Kenneth Lampl and Kirsten Axelholm have seen two of their albums make it to the top five on the Billboard 200’s Classical Albums and Classical Crossover Albums charts, this week.
The pair worked with US band Evanescence for the Australian tour of their album “Synthesis”, which sits at number four on the Billboard 200 charts after topping the list when it was first released late last year.
As well, the composing couple worked with one of the highest-grossing bands of all time, Foreigner, to rework some of their hits into classical styles for the album “Foreigner with the 21st Century Symphony Orchestra and Chorus”.
The band gave Lampl and Axelholm specific instructions not to do a simple orchestral arrangement, but to reinterpret their original songs in a classical style.
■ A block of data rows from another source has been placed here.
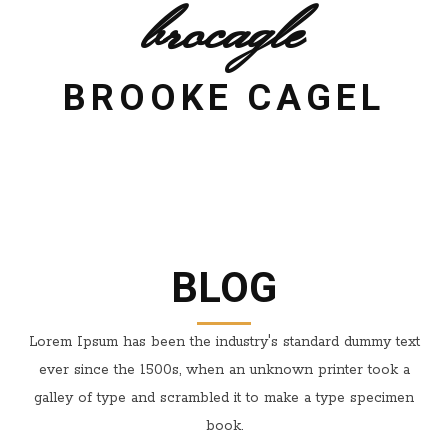
brocagle
BROOKE CAGEL
BLOG
Lorem Ipsum has been the industry's standard dummy text
ever since the 1500s, when an unknown printer took a
galley of type and scrambled it to make a type specimen
book.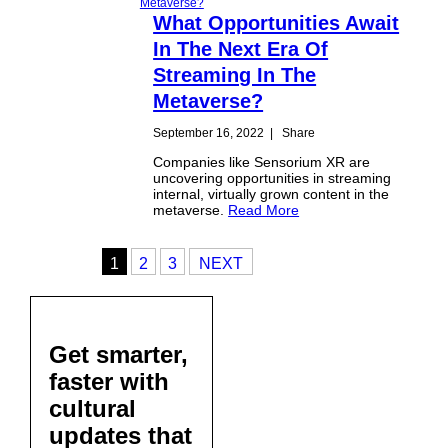
What Opportunities Await
In The Next Era Of
Streaming In The
Metaverse?
September 16, 2022
|
Share
Companies like Sensorium XR are
uncovering opportunities in streaming
internal, virtually grown content in the
metaverse.
Read More
1
2
3
NEXT
Get smarter,
faster with
cultural
updates that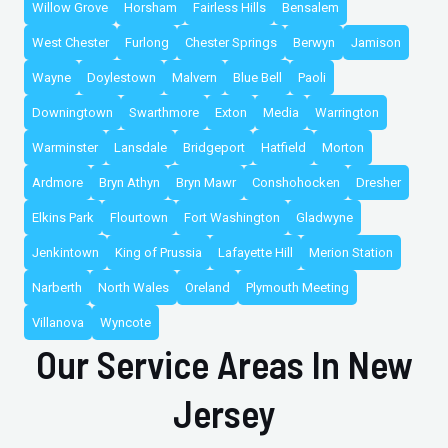
Willow Grove
Horsham
Fairless Hills
Bensalem
West Chester
Furlong
Chester Springs
Berwyn
Jamison
Wayne
Doylestown
Malvern
Blue Bell
Paoli
Downingtown
Swarthmore
Exton
Media
Warrington
Warminster
Lansdale
Bridgeport
Hatfield
Morton
Ardmore
Bryn Athyn
Bryn Mawr
Conshohocken
Dresher
Elkins Park
Flourtown
Fort Washington
Gladwyne
Jenkintown
King of Prussia
Lafayette Hill
Merion Station
Narberth
North Wales
Oreland
Plymouth Meeting
Villanova
Wyncote
Our Service Areas In New
Jersey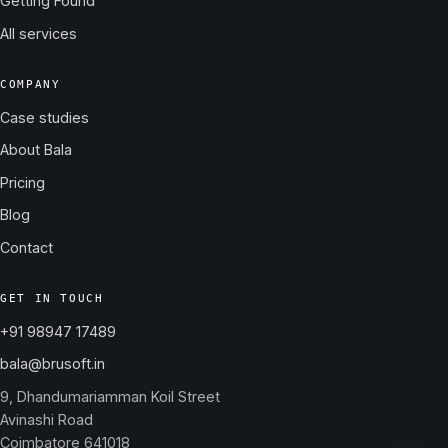
Getting Found
All services
COMPANY
Case studies
About Bala
Pricing
Blog
Contact
GET IN TOUCH
+91 98947 17489
bala@brusoft.in
9, Dhandumariamman Koil Street
Avinashi Road
Coimbatore 641018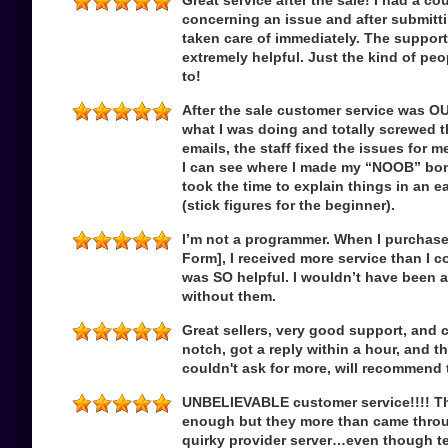
Great service after the sale! I had a c
concerning an issue and after submitti
taken care of immediately. The suppor
extremely helpful. Just the kind of peo
to!
After the sale customer service was 
what I was doing and totally screwed th
emails, the staff fixed the issues for m
I can see where I made my “NOOB” bo
took the time to explain things in an 
(stick figures for the beginner).
I’m not a programmer. When I purchase
Form], I received more service than I 
was SO helpful. I wouldn’t have been 
without them.
Great sellers, very good support, and 
notch, got a reply within a hour, and th
couldn't ask for more, will recommend 
UNBELIEVABLE customer service!!!! The 
enough but they more than came throug
quirky provider server…even though tec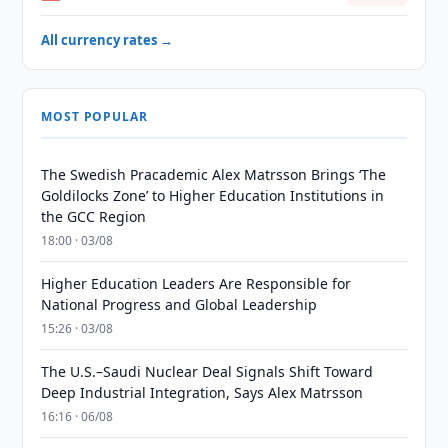
All currency rates →
MOST POPULAR
The Swedish Pracademic Alex Matrsson Brings ‘The
Goldilocks Zone’ to Higher Education Institutions in
the GCC Region
18:00 · 03/08
Higher Education Leaders Are Responsible for
National Progress and Global Leadership
15:26 · 03/08
The U.S.–Saudi Nuclear Deal Signals Shift Toward
Deep Industrial Integration, Says Alex Matrsson
16:16 · 06/08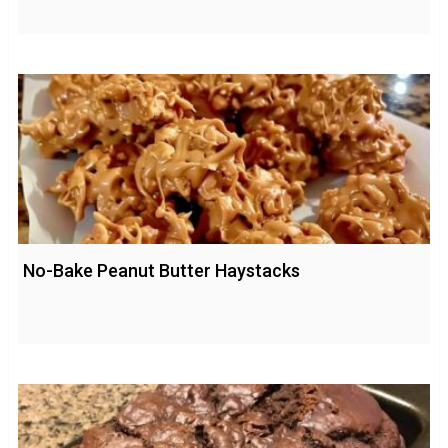
No-Bake Peanut Butter Haystacks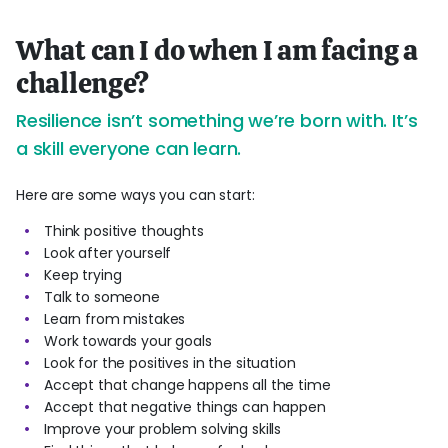
What can I do when I am facing a
challenge?
Resilience isn’t something we’re born with. It’s
a skill everyone can learn.
Here are some ways you can start:
Think positive thoughts
Look after yourself
Keep trying
Talk to someone
Learn from mistakes
Work towards your goals
Look for the positives in the situation
Accept that change happens all the time
Accept that negative things can happen
Improve your problem solving skills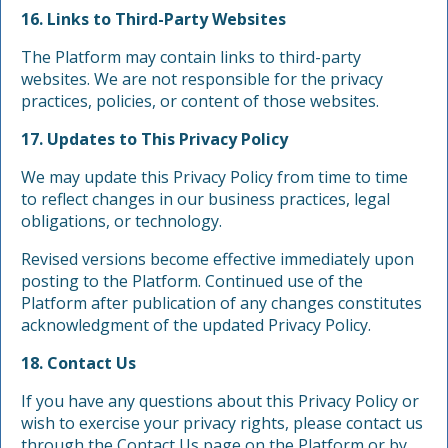
16. Links to Third-Party Websites
The Platform may contain links to third-party
websites. We are not responsible for the privacy
practices, policies, or content of those websites.
17. Updates to This Privacy Policy
We may update this Privacy Policy from time to time
to reflect changes in our business practices, legal
obligations, or technology.
Revised versions become effective immediately upon
posting to the Platform. Continued use of the
Platform after publication of any changes constitutes
acknowledgment of the updated Privacy Policy.
18. Contact Us
If you have any questions about this Privacy Policy or
wish to exercise your privacy rights, please contact us
through the Contact Us page on the Platform or by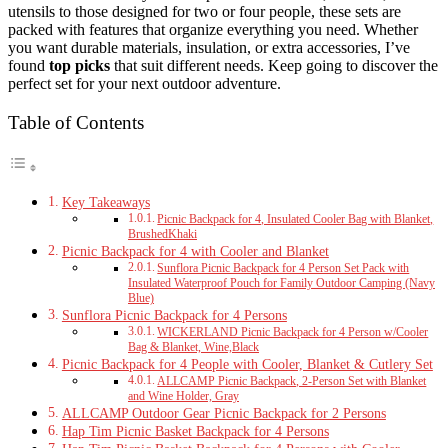
utensils to those designed for two or four people, these sets are
packed with features that organize everything you need. Whether
you want durable materials, insulation, or extra accessories, I’ve
found
top picks
that suit different needs. Keep going to discover the
perfect set for your next outdoor adventure.
Table of Contents
Key Takeaways
Picnic Backpack for 4, Insulated Cooler Bag with Blanket,
BrushedKhaki
Picnic Backpack for 4 with Cooler and Blanket
Sunflora Picnic Backpack for 4 Person Set Pack with
Insulated Waterproof Pouch for Family Outdoor Camping (Navy
Blue)
Sunflora Picnic Backpack for 4 Persons
WICKERLAND Picnic Backpack for 4 Person w/Cooler
Bag & Blanket, Wine,Black
Picnic Backpack for 4 People with Cooler, Blanket & Cutlery Set
ALLCAMP Picnic Backpack, 2-Person Set with Blanket
and Wine Holder, Gray
ALLCAMP Outdoor Gear Picnic Backpack for 2 Persons
Hap Tim Picnic Basket Backpack for 4 Persons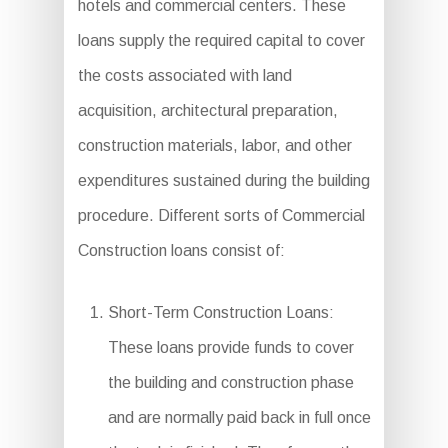
hotels and commercial centers. These
loans supply the required capital to cover
the costs associated with land
acquisition, architectural preparation,
construction materials, labor, and other
expenditures sustained during the building
procedure. Different sorts of Commercial
Construction loans consist of:
Short-Term Construction Loans:
These loans provide funds to cover
the building and construction phase
and are normally paid back in full once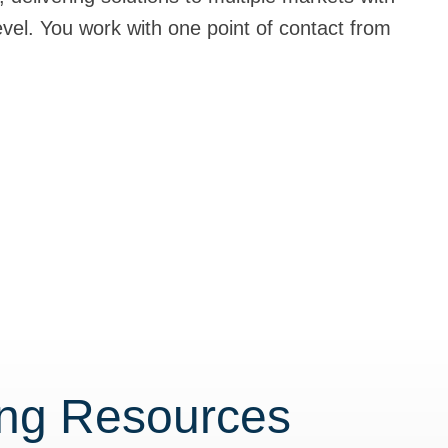
level. You work with one point of contact from
ing Resources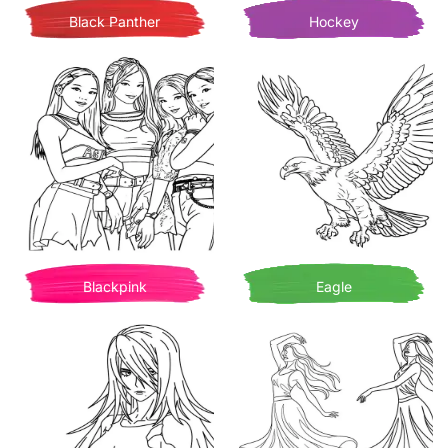
Black Panther
Hockey
Blackpink
Eagle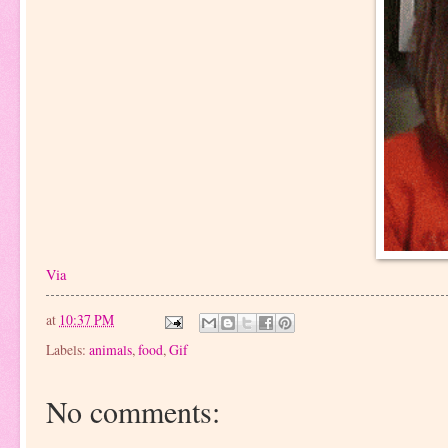
Via
at
10:37 PM
Labels:
animals
,
food
,
Gif
No comments: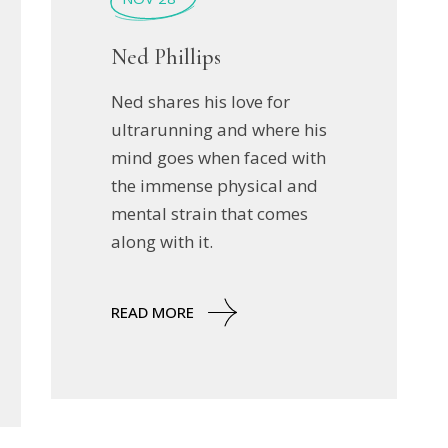
Ned Phillips
Ned shares his love for
ultrarunning and where his
mind goes when faced with
the immense physical and
mental strain that comes
along with it.
READ MORE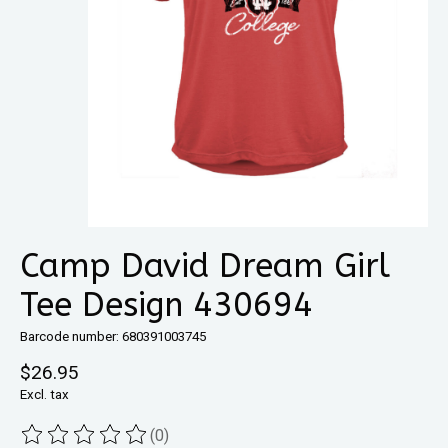
Camp David Dream Girl
Tee Design 430694
Barcode number: 680391003745
$26.95
Excl. tax
(0)
The rating of this product is
0
out of 5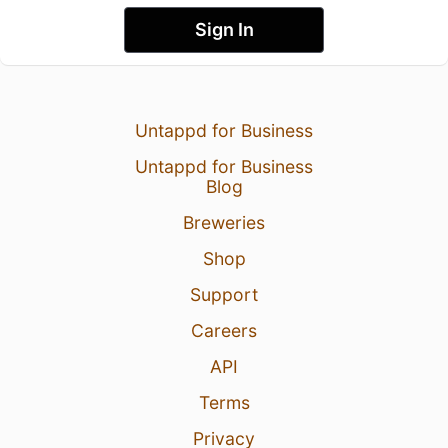
Sign In
Untappd for Business
Untappd for Business
Blog
Breweries
Shop
Support
Careers
API
Terms
Privacy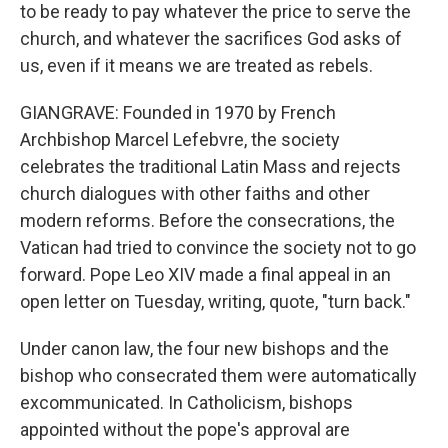
to be ready to pay whatever the price to serve the
church, and whatever the sacrifices God asks of
us, even if it means we are treated as rebels.
GIANGRAVE: Founded in 1970 by French
Archbishop Marcel Lefebvre, the society
celebrates the traditional Latin Mass and rejects
church dialogues with other faiths and other
modern reforms. Before the consecrations, the
Vatican had tried to convince the society not to go
forward. Pope Leo XIV made a final appeal in an
open letter on Tuesday, writing, quote, "turn back."
Under canon law, the four new bishops and the
bishop who consecrated them were automatically
excommunicated. In Catholicism, bishops
appointed without the pope's approval are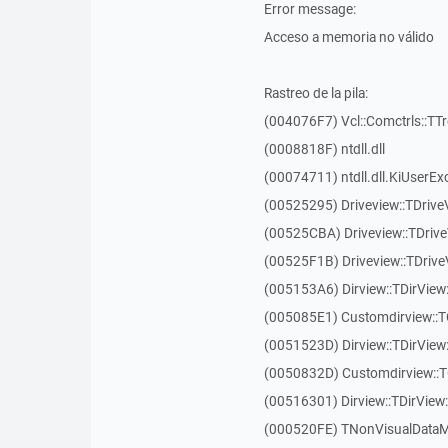
Error message:
Acceso a memoria no válido
Rastreo de la pila:
(004076F7) Vcl::Comctrls::TT
(0008818F) ntdll.dll
(00074711) ntdll.dll.KiUserEx
(00525295) Driveview::TDriv
(00525CBA) Driveview::TDriv
(00525F1B) Driveview::TDriv
(005153A6) Dirview::TDirView:
(005085E1) Customdirview::T
(0051523D) Dirview::TDirView
(0050832D) Customdirview::T
(00516301) Dirview::TDirView:
(000520FE) TNonVisualDataMo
They started working with Foreigner and American cellist and composer Dave Eggar, who has worked with Coldplay, Norah Jones, Beyonce and The Who, completing the album over the internet before recording the album in Switzerland.
On the album, the band is supported by an 80-piece orchestra and 50-voice chamber choir performing songs like their 1977 hit, “Cold as Ice” and the 1984 number, “I Want to Know What Love is”.
Lampl will conduct the augmented orchestra for an Australian tour in October this year and said: “The tour will take us, and some of ANU’s music students, to the Sydney Opera House and other iconic venues to perform in front of sold out audiences.”
Lampl told the Canberra Critics’ Circle last year that he believed it was essential for all musicians to combine an extensive skill-set in technology, and gain competency in all aspects of production, including how to mix and how to use sound libraries effectively.
Career musicians, he said, “must be able to write good music – fast”.
Now he says: “We’re a music school of the 21st century – unlike any other music school in the world… Our focus is on graduating fully-skilled musicians with a clear career path in elite performance, composition, recording and music technology.”